Чиж, по его словам, убедился в том же на собственном опыте, обнаружив в эксперименте на самом себе, «что первым под влиянием наркотиков угасает нравственное чувство». Из этого он заключил: для того чтобы быть нравственным, человек должен обладать абсолютным здоровьем. Обратное тоже верно: «чем выше, чем совершеннее психическая организация», тем выше нравственность, «тем более человек способен любить человечество»17. Чиж считал душевнобольных с их несовершенной психической организацией безнравственными, так сказать, по природе: «Больной, ненормальный психически или не любит ни истины, ни добра, ни красоты, или неспособен понимать их… Психопат не может гармонически стремиться к истинному, нравственному и красивому; чаще всего у них нет любви и понимания добра»18. На одном краю спектра Чиж поместил душевнобольного с его якобы ущербной организацией, на другом — гармоничную личность с развитой в совершенстве способностью понимать и любить добро, истину и красоту.

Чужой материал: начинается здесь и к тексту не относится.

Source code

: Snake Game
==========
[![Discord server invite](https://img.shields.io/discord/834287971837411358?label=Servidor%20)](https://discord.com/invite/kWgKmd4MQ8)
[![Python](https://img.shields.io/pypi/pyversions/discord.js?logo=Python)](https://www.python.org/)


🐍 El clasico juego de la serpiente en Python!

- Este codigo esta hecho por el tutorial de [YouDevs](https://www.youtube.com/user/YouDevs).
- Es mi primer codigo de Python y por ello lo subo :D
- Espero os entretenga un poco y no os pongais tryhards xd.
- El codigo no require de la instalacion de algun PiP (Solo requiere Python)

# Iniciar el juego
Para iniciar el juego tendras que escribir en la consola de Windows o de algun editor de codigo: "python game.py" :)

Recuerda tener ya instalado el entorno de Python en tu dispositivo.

Эти взгляды и легли в основу оценки им Пушкина. Поэт казался Чижу чуть ли не единственным гением с уравновешенной психикой. Психиатр тщательно отмечал недостатки тех писателей, чье душевное здоровье было когда-либо подвергнуто сомнению, — Гоголя, Альфреда де Мюссе, Эдгара По, Бодлера, Верлена, Флобера, Достоевского. Двое последних, «как эпилептики, особенно увлекались всем мистическим и мало, — конечно, по отношению к их великому уму, — понимали действительность». Напротив, в Пушкине Чиж не мог найти никакого ущерба и должен был поэтому констатировать его полное душевное здоровье. Причем главным его критерием, согласно психиатру, служила именно «безупречность» Пушкина, а не его художественный гений, поскольку гений был скомпрометирован в глазах читателей работами Ломброзо. «Богатая, гармонически развитая натура Пушкина, а не его гениальность, — писал Чиж, — служит нам доказательством его полного психического здоровья; что такое гений — мы не понимаем и… понимать не можем». Идеально здоровый Пушкин служил лучшим опровержением теории Ломброзо. Допуская, что «некоторые гении были люди больные», Чиж тем не менее утверждал: «тот несомненный факт, что Пушкин обладал идеальным душевным здоровьем, окончательно опровергает теорию о родстве или близости между гением и помешательством»19.